Electronic Thesis and Dissertation Repository

Thesis Format

Integrated Article

Degree

Master of Science

Program

Surgery

Supervisor

Athwal, G

2nd Supervisor

Johnson, J

3rd Supervisor

Langohr, D

Abstract

The humeral head osteotomy influences shoulder arthroplasty component height, version and neck shaft angle and therefore outcomes. The purpose of this study is to develop and utilize navigation to execute the osteotomy.

3D printed models were used to develop a navigation technique, and then to execute planned osteotomies. Free hand, fixed angle guide, patient specific guides, and real time navigation osteotomies were completed. The height, neck shaft angle and version were recorded. Also collected, were the planes of the guides once they were placed.

Navigation had significantly less error from the planned osteotomy in neck shaft angle versus all other groups and for version compared to free hand and fixed angle guides. Patient specific guides had statistically less error from planned version compared to the fixed angle guides. There were no statistical differences in cut height across groups. There was no difference in planned, guide placement and completed osteotomy parameters.

Summary for Lay Audience

The rates of shoulder replacement are increasing, and projected to continue to do so. Both anatomic and reverse shoulder replacement rely on replacement of the proximal humerus. The humeral head cut influences the component height, its version and neck shaft angle. These parameters all influence outcomes of shoulder replacement. Little, however, has been done to evaluate these humeral head cuts. The purpose of this study is to develop navigation for the proximal humerus and use real time navigation to execute the cut.

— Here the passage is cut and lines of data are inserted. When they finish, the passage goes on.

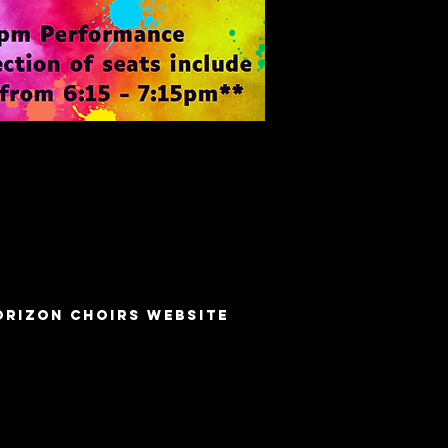
orizon choirs Website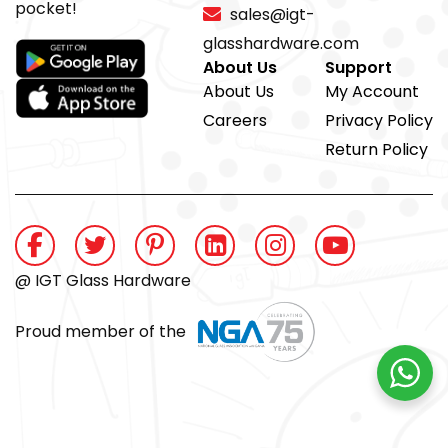
pocket!
sales@igt-
glasshardware.com
About Us
Support
About Us
My Account
Careers
Privacy Policy
Return Policy
@ IGT Glass Hardware
Proud member of the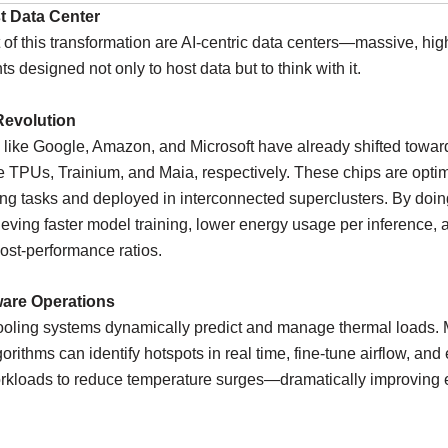
st Data Center
t of this transformation are AI-centric data centers—massive, hig
s designed not only to host data but to think with it.
evolution
 like Google, Amazon, and Microsoft have already shifted towa
ke TPUs, Trainium, and Maia, respectively. These chips are optim
ng tasks and deployed in interconnected superclusters. By doin
ieving faster model training, lower energy usage per inference, 
ost-performance ratios.
are Operations
cooling systems dynamically predict and manage thermal loads.
gorithms can identify hotspots in real time, fine-tune airflow, and
rkloads to reduce temperature surges—dramatically improving 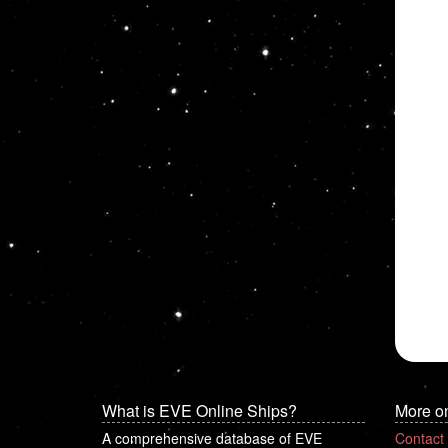
What is EVE Online Ships?
More o
A comprehensive database of EVE
Contact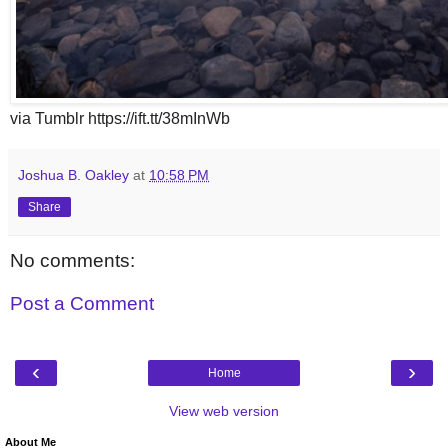
via Tumblr https://ift.tt/38mInWb
Joshua B. Oakley
at
10:58 PM
Share
No comments:
Post a Comment
‹
›
Home
View web version
About Me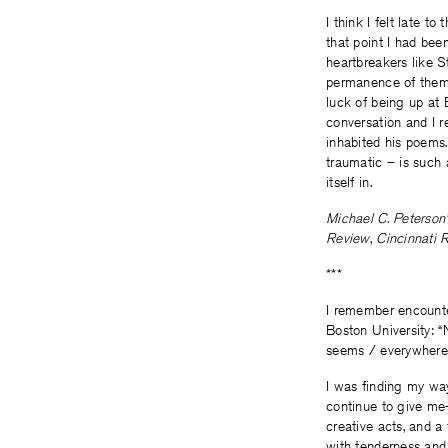
I think I felt late 
that point I had bee
heartbreakers like S
permanence of them, 
luck of being up at 
conversation and I r
inhabited his poems.
traumatic – is such 
itself in.
Michael C. Peterson’
Review
,
Cincinnati 
***
I remember encounter
Boston University: “
seems / everywhere: 
I was finding my way
continue to give m
creative acts, and a
with tenderness and 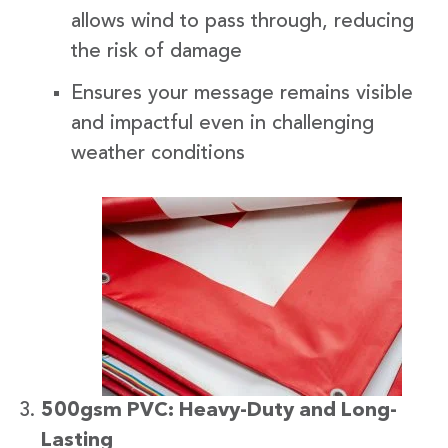
allows wind to pass through, reducing
the risk of damage
Ensures your message remains visible
and impactful even in challenging
weather conditions
500gsm PVC: Heavy-Duty and Long-
Lasting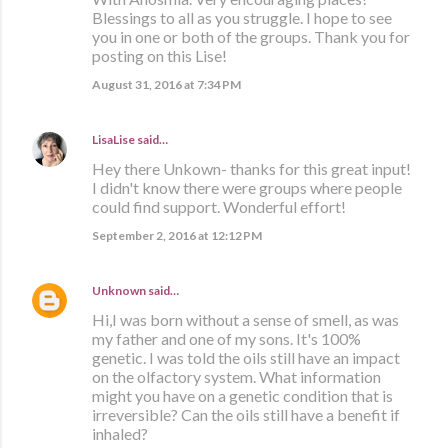
Blessings to all as you struggle. I hope to see
you in one or both of the groups. Thank you for
posting on this Lise!
August 31, 2016 at 7:34 PM
LisaLise
said…
Hey there Unkown- thanks for this great input!
I didn't know there were groups where people
could find support. Wonderful effort!
September 2, 2016 at 12:12 PM
Unknown
said…
Hi,I was born without a sense of smell, as was
my father and one of my sons. It's 100%
genetic. I was told the oils still have an impact
on the olfactory system. What information
might you have on a genetic condition that is
irreversible? Can the oils still have a benefit if
inhaled?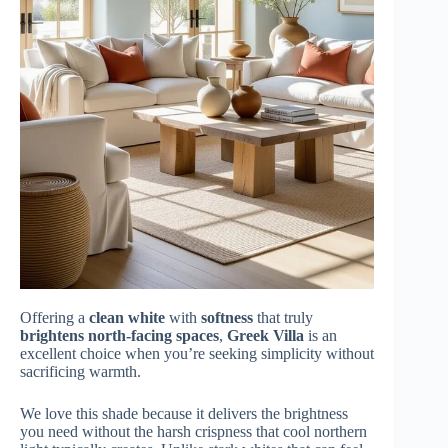
Offering a
clean white
with
softness
that truly
brightens north-facing spaces
,
Greek Villa
is an
excellent choice when you’re seeking simplicity without
sacrificing warmth.
We love this shade because it delivers the brightness
you need without the harsh crispness that cool northern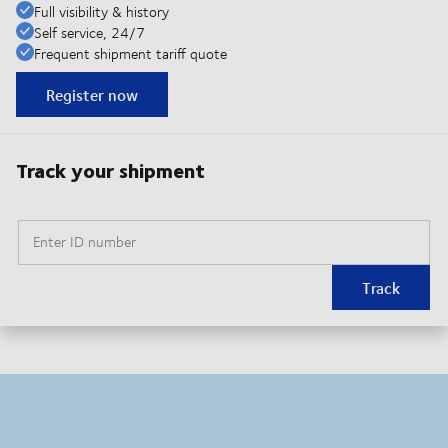
Full visibility & history
Self service, 24/7
Frequent shipment tariff quote
Register now
Track your shipment
Enter ID number
Track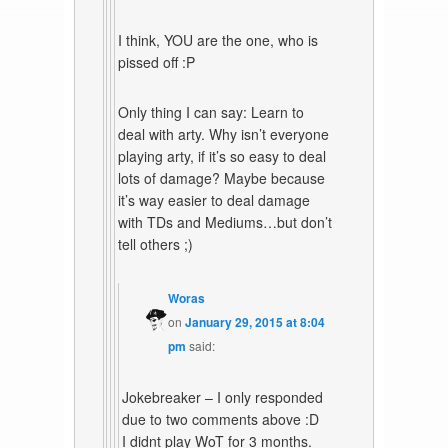
I think, YOU are the one, who is
pissed off :P
Only thing I can say: Learn to
deal with arty. Why isn’t everyone
playing arty, if it’s so easy to deal
lots of damage? Maybe because
it’s way easier to deal damage
with TDs and Mediums…but don’t
tell others ;)
Woras
on
January 29, 2015 at 8:04
pm
said:
Jokebreaker – I only responded
due to two comments above :D
I didnt play WoT for 3 months.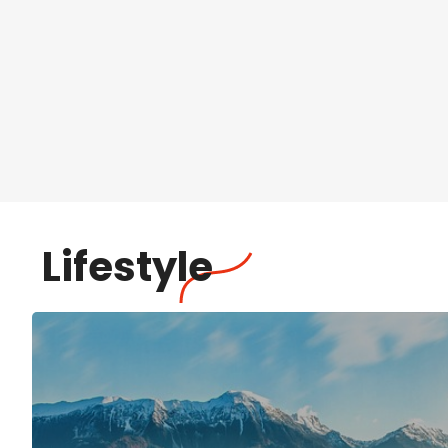
Lifestyle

3D printed models of 10 humeral specimen were created. These models were used to mark anatomic points and tracings in development of a proximal humerus navigation technique. These same models were then used to execute preoperatively planned head cuts. Four different cut methods were trialed; free hand, fixed angle guide, patient specific guides, and real time navigation. The cut height, neck shaft angle and version were recorded for all. Also collected, were the planes of the fixed angle and patient specific guides once they were placed. This was done to evaluate the accuracy in placing them, and their relation to the subsequent cut plane.

Our navigation error was minimized to 2.5 mm in estimating a superior point on the humerus. Navigation guided cuts had statistically significant less error from preoperatively planned cuts in neck shaft angle compared to all other groups. Navigated cuts also had statistically less error for achieving planned version compared to free hand and fixed angle guide cuts. Patient specific guides had statistically less error in achieving the preoperatively planned version compared to the fixed angle guides. There were no statistical differences in cut height across our four groups. There were no statistical differences in the version, neck shaft angle or cut height when comparing preoperatively planned osteotomy, guide placement and subsequent osteotomy with the use of guide, for both fixed angle and patient specific guides. Further research and utilization of navigation and patient specific guides may further improve shoulder arthroplasty.